**Data for the task**
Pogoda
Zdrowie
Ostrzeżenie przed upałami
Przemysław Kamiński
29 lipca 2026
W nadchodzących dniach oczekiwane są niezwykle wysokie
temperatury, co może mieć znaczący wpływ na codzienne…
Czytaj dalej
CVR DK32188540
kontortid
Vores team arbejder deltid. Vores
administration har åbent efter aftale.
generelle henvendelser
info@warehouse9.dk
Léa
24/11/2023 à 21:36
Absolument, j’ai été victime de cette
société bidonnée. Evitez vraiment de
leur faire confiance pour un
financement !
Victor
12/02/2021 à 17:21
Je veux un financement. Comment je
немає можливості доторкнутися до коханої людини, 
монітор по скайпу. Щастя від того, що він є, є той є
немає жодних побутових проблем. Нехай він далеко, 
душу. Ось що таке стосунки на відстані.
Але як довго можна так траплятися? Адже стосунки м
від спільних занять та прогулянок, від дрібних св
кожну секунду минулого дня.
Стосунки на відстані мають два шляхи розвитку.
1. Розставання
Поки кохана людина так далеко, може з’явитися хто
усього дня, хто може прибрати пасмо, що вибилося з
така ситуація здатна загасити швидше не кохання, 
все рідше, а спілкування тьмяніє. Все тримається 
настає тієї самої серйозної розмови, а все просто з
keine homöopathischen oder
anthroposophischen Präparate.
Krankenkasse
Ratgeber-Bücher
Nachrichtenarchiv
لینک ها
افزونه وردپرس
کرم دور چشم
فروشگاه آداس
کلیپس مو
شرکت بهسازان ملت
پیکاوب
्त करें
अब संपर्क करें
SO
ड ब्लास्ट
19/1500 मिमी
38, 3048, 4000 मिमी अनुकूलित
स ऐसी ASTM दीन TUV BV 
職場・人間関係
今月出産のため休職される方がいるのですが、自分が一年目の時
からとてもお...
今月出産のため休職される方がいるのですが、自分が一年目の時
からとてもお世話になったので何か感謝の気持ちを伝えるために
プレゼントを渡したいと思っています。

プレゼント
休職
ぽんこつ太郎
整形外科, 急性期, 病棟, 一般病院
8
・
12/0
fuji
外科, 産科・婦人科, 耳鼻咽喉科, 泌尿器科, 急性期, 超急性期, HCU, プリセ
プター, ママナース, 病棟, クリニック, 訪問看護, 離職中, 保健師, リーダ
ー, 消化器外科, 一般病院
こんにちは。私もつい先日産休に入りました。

**Problem to solve**
Convert the data, starting at its first line and ending at the line that contains "Absolument, j’ai été victime de cette", into a JSON list of strings with one string per line and blank lines omitted.

**Your response**
[
  "Pogoda",
  "Zdrowie",
  "Ostrzeżenie przed upałami",
  "Przemysław Kamiński",
  "29 lipca 2026",
  "W nadchodzących dniach oczekiwane są niezwykle wysokie",
  "temperatury, co może mieć znaczący wpływ na codzienne…",
  "Czytaj dalej",
  "CVR DK32188540",
  "kontortid",
  "Vores team arbejder deltid. Vores",
  "administration har åbent efter aftale.",
  "generelle henvendelser",
  "info@warehouse9.dk",
  "Léa",
  "24/11/2023 à 21:36",
  "Absolument, j’ai été victime de cette"
]